Abstract

Long-term diabetes in female rats preserves the bone mineral density (BMD) but impairs the strength of the femur. In this study, we have compared the effects of diabetes and high-dose 17β-estradiol (E 2), two conditions of low bone formation, in ovariectomized (ovx) rats. Spontaneously diabetic BB rats were ovx 0–3 days after onset, and nondiabetic ovx littermates were used as controls; the rats were either untreated or treated with E 2 (30 μg/day), subcutaenously), for 6 or 12 weeks (n = 9 in each of the eight groups). Analysis included: plasma 1,25-dihydroxyvitamin D 3, insulin-like growth factor-I (IGF-I), and osteocalcin concentrations; histomorphometry of the proximal tibial metaphysis (PTM); and DXA and biomechanical testing of the femur.
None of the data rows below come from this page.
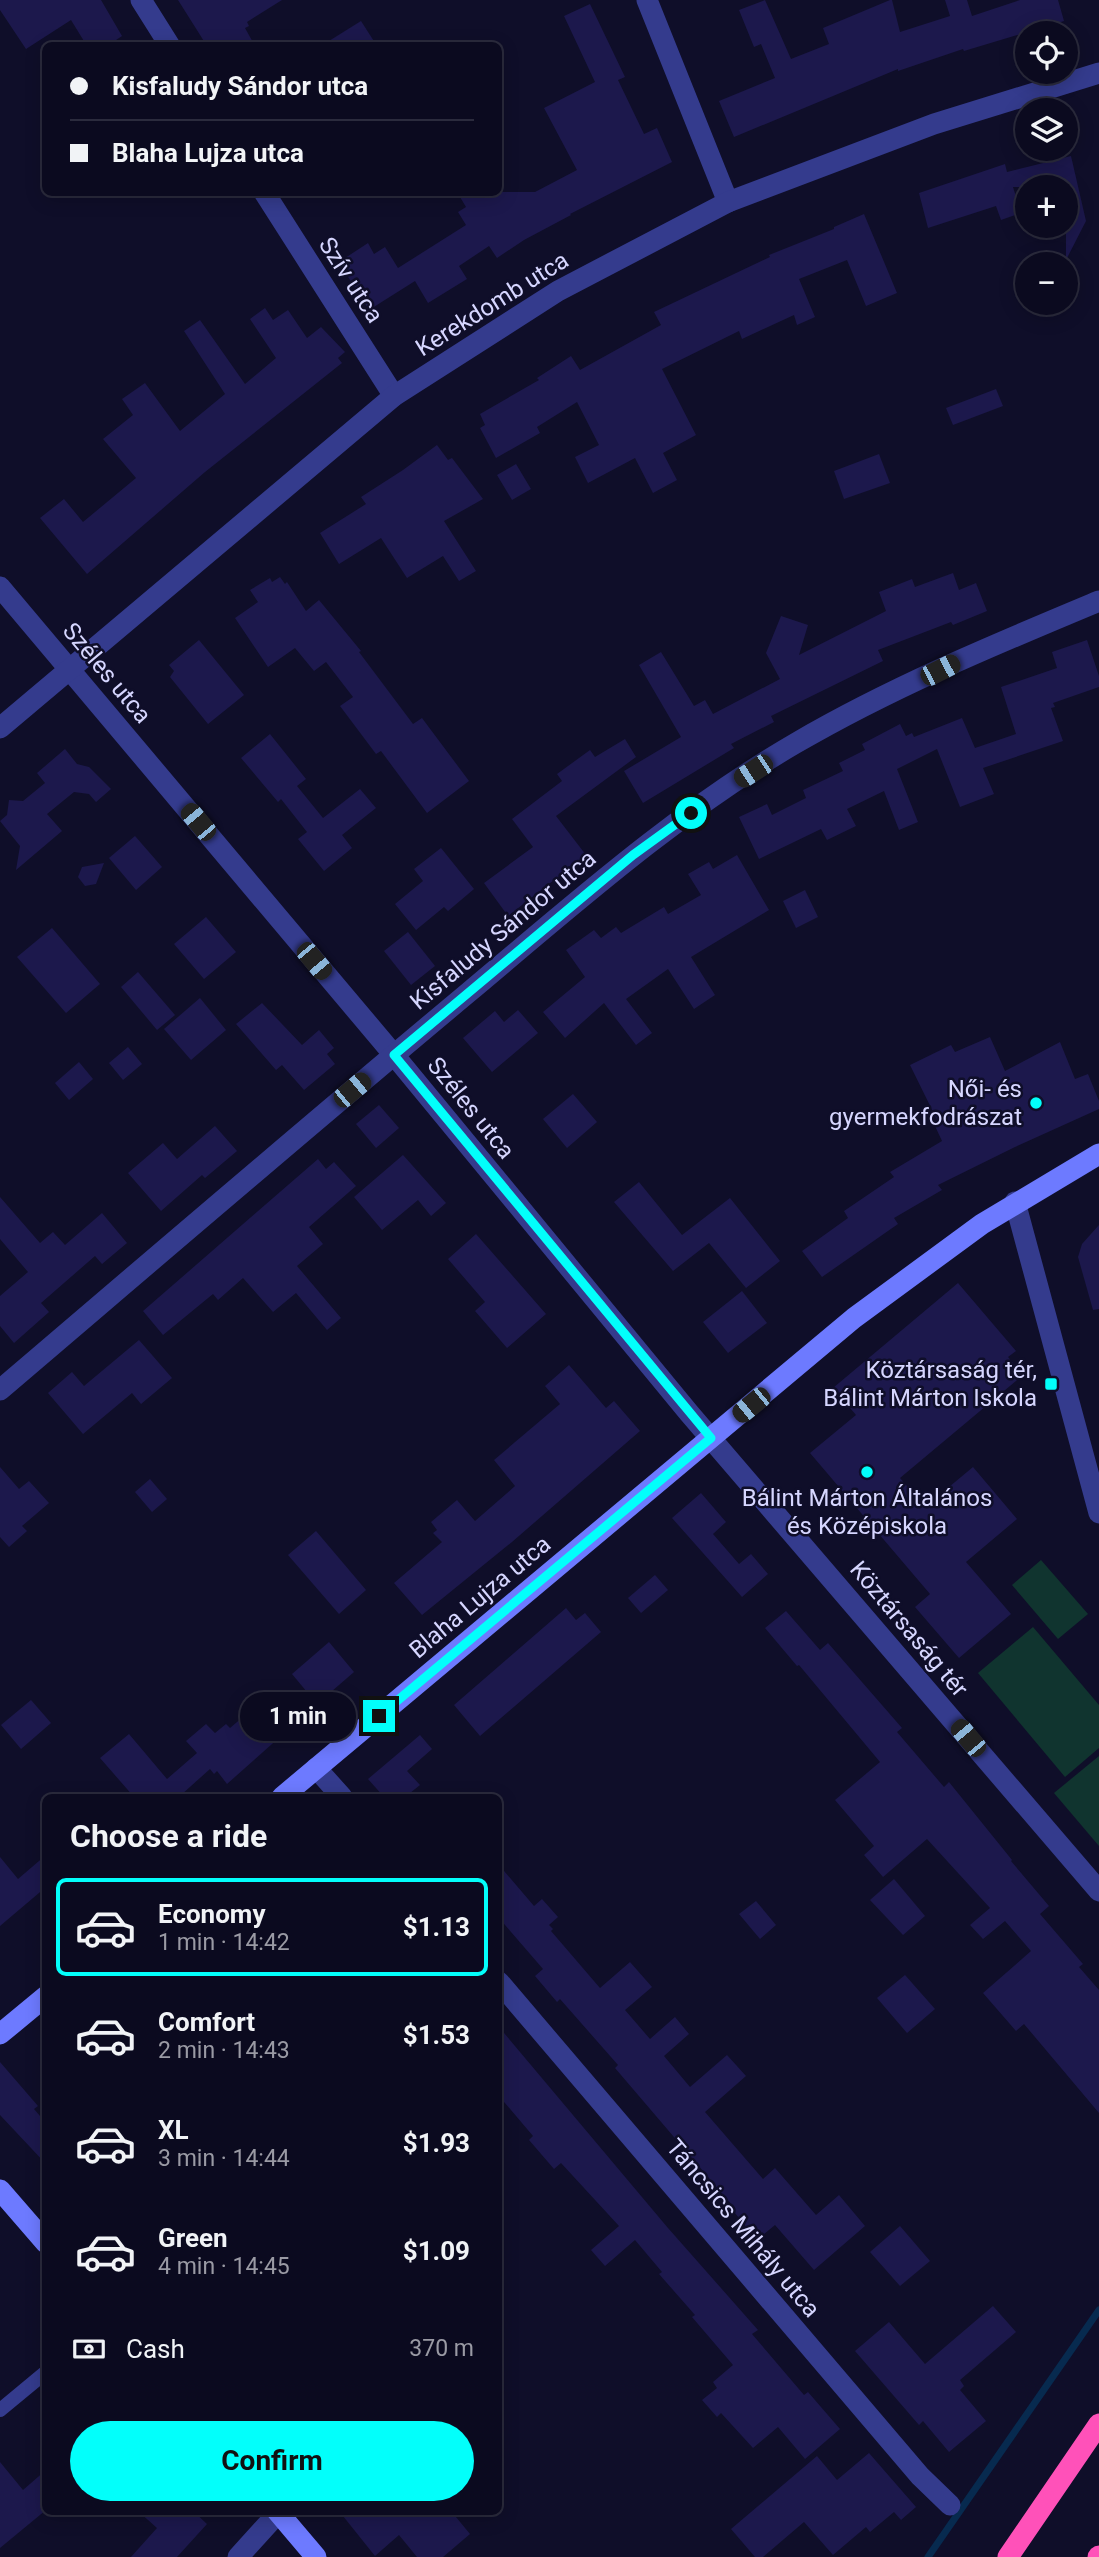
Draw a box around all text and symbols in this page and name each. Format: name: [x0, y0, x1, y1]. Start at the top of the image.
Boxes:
map controls: [1015, 21, 1078, 315]
button: locate: [1015, 21, 1078, 84]
text: Kisfaludy Sándor utca: [112, 71, 368, 101]
button: layers: [1015, 98, 1078, 161]
text: Blaha Lujza utca: [112, 138, 304, 168]
button: +: [1015, 175, 1078, 238]
street label: Szív utca: [313, 232, 389, 328]
street label: Kerekdomb utca: [411, 246, 573, 362]
button: −: [1015, 252, 1078, 315]
street label: Széles utca: [57, 617, 157, 729]
car: [917, 651, 964, 689]
car: [730, 751, 777, 791]
route start: [675, 797, 707, 829]
car: [177, 799, 220, 845]
street label: Kisfaludy Sándor utca: [405, 844, 601, 1016]
car: [293, 938, 336, 984]
street label: Széles utca: [422, 1052, 520, 1164]
car: [330, 1068, 375, 1112]
place label: Női- és gyermekfodrászat: [829, 1075, 1022, 1131]
marker: Női- és gyermekfodrászat: [1028, 1095, 1044, 1111]
place label: Köztársaság tér, Bálint Márton Iskola: [823, 1356, 1037, 1412]
marker: Köztársaság tér, Bálint Márton Iskola: [1043, 1376, 1059, 1392]
car: [729, 1384, 774, 1426]
marker: Bálint Márton Általános és Középiskola: [859, 1464, 875, 1480]
place label: Bálint Márton Általános és Középiskola: [742, 1484, 992, 1540]
street label: Blaha Lujza utca: [404, 1530, 556, 1664]
street label: Köztársaság tér: [844, 1556, 974, 1702]
callout: 1 min: [239, 1692, 354, 1740]
route end: [363, 1700, 395, 1732]
text: 1 min: [269, 1703, 327, 1730]
car: [947, 1715, 990, 1761]
text: Choose a ride: [70, 1817, 267, 1855]
icon: car: [74, 1896, 137, 1959]
text: Economy: [158, 1899, 265, 1929]
text: $1.13: [403, 1912, 470, 1942]
text: 1 min · 14:42: [158, 1929, 290, 1956]
icon: car: [74, 2004, 137, 2067]
text: Comfort: [158, 2007, 255, 2037]
text: $1.53: [403, 2020, 470, 2050]
text: 2 min · 14:43: [158, 2037, 290, 2064]
icon: car: [74, 2112, 137, 2175]
text: XL: [158, 2115, 189, 2145]
text: $1.93: [403, 2128, 470, 2158]
street label: Táncsics Mihály utca: [660, 2133, 826, 2323]
text: 3 min · 14:44: [158, 2145, 290, 2172]
icon: car: [74, 2220, 137, 2283]
text: Green: [158, 2223, 228, 2253]
text: $1.09: [403, 2236, 470, 2266]
text: 4 min · 14:45: [158, 2253, 290, 2280]
icon: cash: [70, 2330, 108, 2368]
text: Cash: [126, 2334, 185, 2364]
text: 370 m: [409, 2335, 474, 2362]
button: Confirm: [70, 2421, 474, 2501]

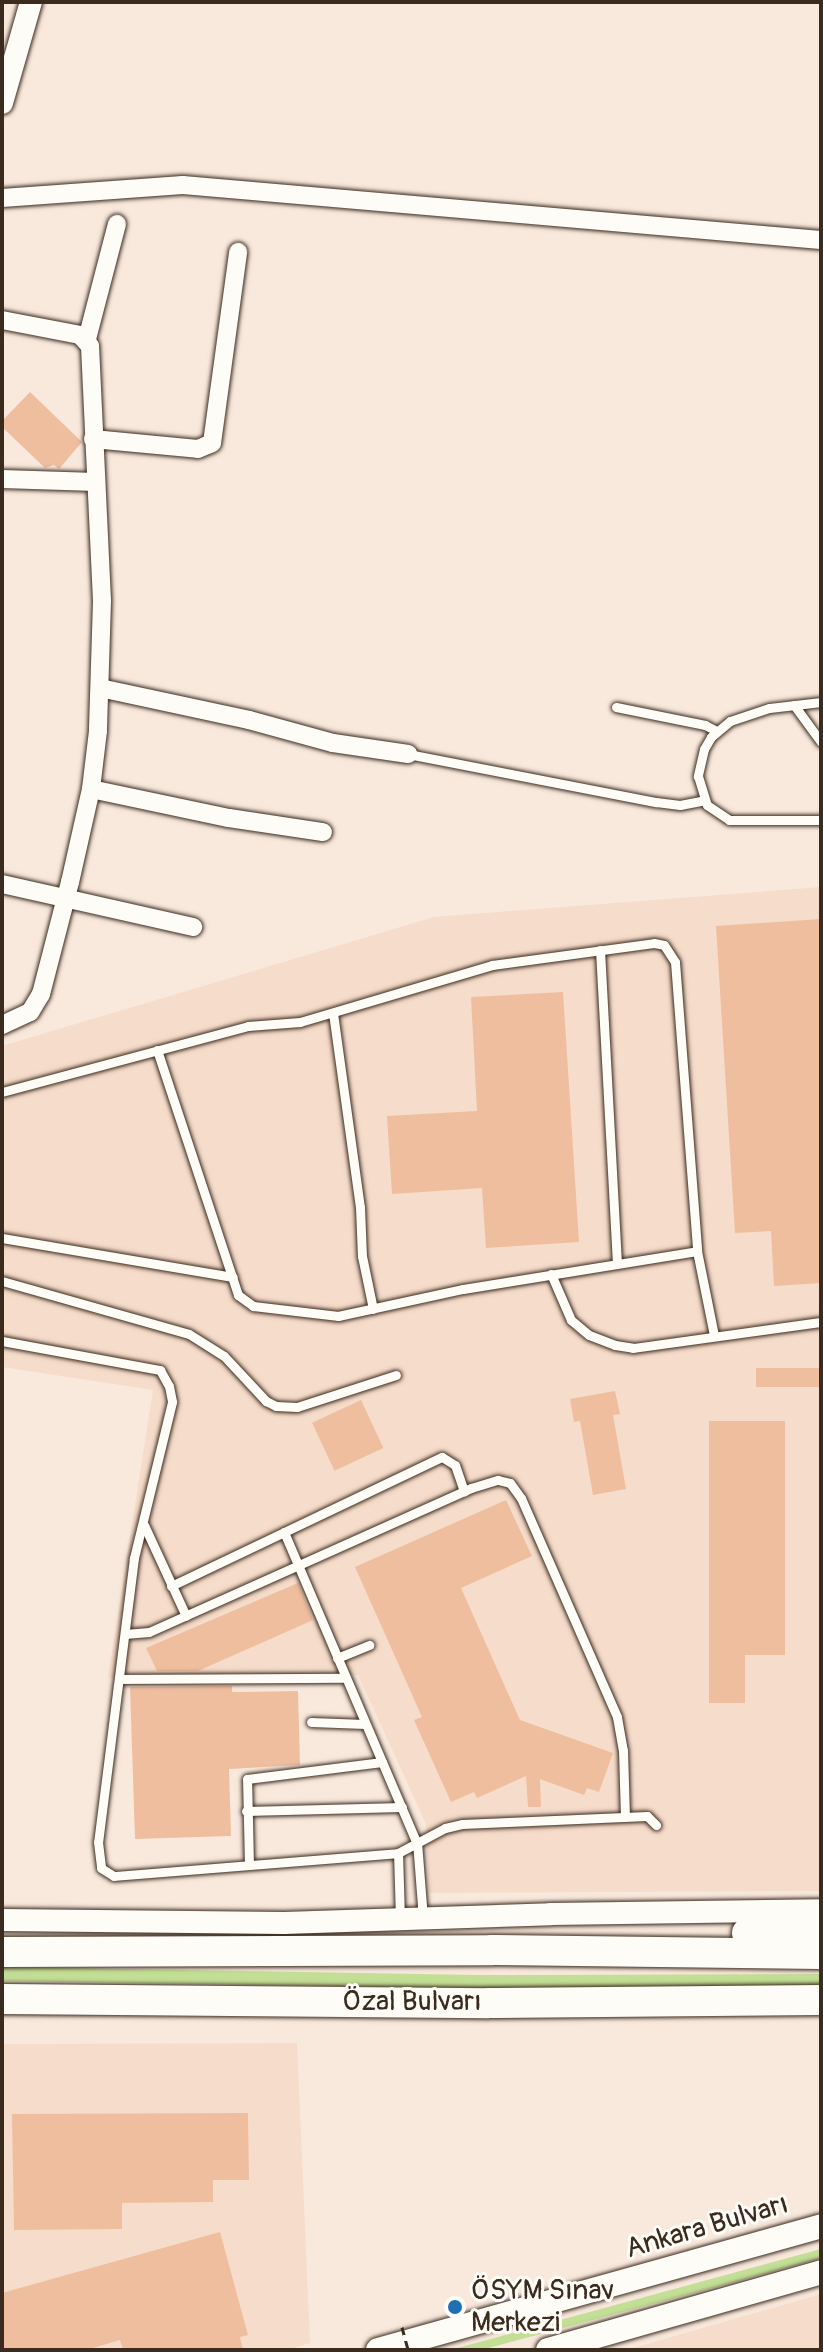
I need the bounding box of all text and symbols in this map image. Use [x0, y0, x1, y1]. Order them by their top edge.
street label: Özal Bulvarı [343, 1985, 481, 2019]
street label: Ankara Bulvarı [622, 2188, 792, 2266]
place label: ÖSYM Sınav Merkezi [471, 2274, 614, 2340]
marker: ÖSYM Sınav Merkezi [446, 2298, 464, 2316]

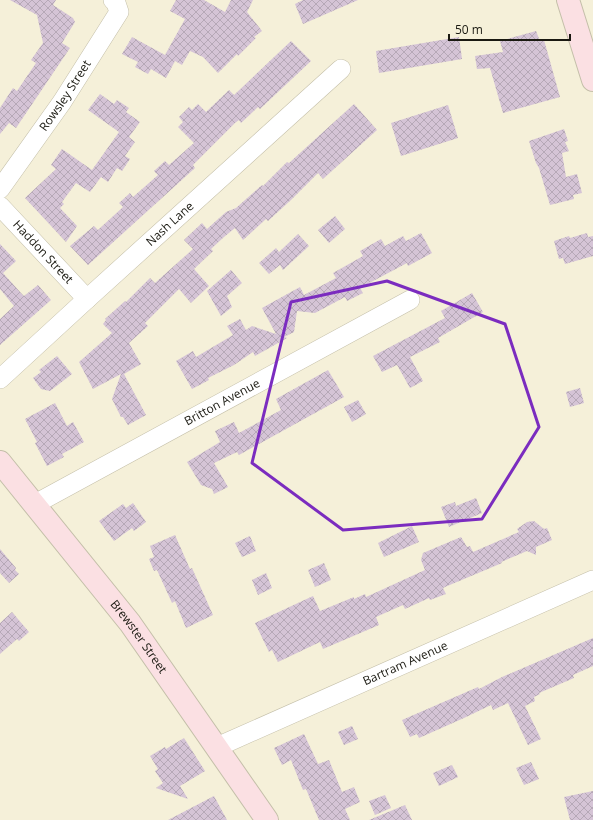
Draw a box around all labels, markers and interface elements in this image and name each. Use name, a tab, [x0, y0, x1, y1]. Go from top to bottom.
scale bar	[449, 16, 570, 42]
text: 50 m	[455, 21, 483, 38]
street label: Rowsley Street	[35, 56, 95, 134]
street label: Nash Lane	[142, 197, 197, 250]
street label: Haddon Street	[9, 216, 77, 287]
street label: Britton Avenue	[181, 374, 263, 429]
street label: Brewster Street	[107, 596, 171, 677]
street label: Bartram Avenue	[360, 637, 450, 689]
Both E 2 treatment and diabetes markedly lowered plasma IGF-I and osteocalcin concentrations, as well as dynamic morphometric parameters of bone formation in the PTM. Plasma IGF-I and osteocalcin were correlated ( R 2 = 0.55; p < 0.0001). E 2 treatment in both control and diabetic ovx rats increased the trabecular bone volume in the PTM and the BMD in the metaphysis of the distal femur; there was no difference between control and diabetic rats, however. The diaphyseal area and BMC were decreased in E 2-treated or/and diabetic ovx rats, but the diaphyseal BMD remained unchanged compared with untreated ovx rats. The biomechanical properties of the whole femur (strength, angular deformation, and stiffness) were decreased in E 2-treated and diabetic E 2-treated ovx rats after 12 weeks. The data indicate that in situations of chronic low bone formation, whole bone strenght does not reflect total BMD but correlates better with bone size and bone mineral content measurements.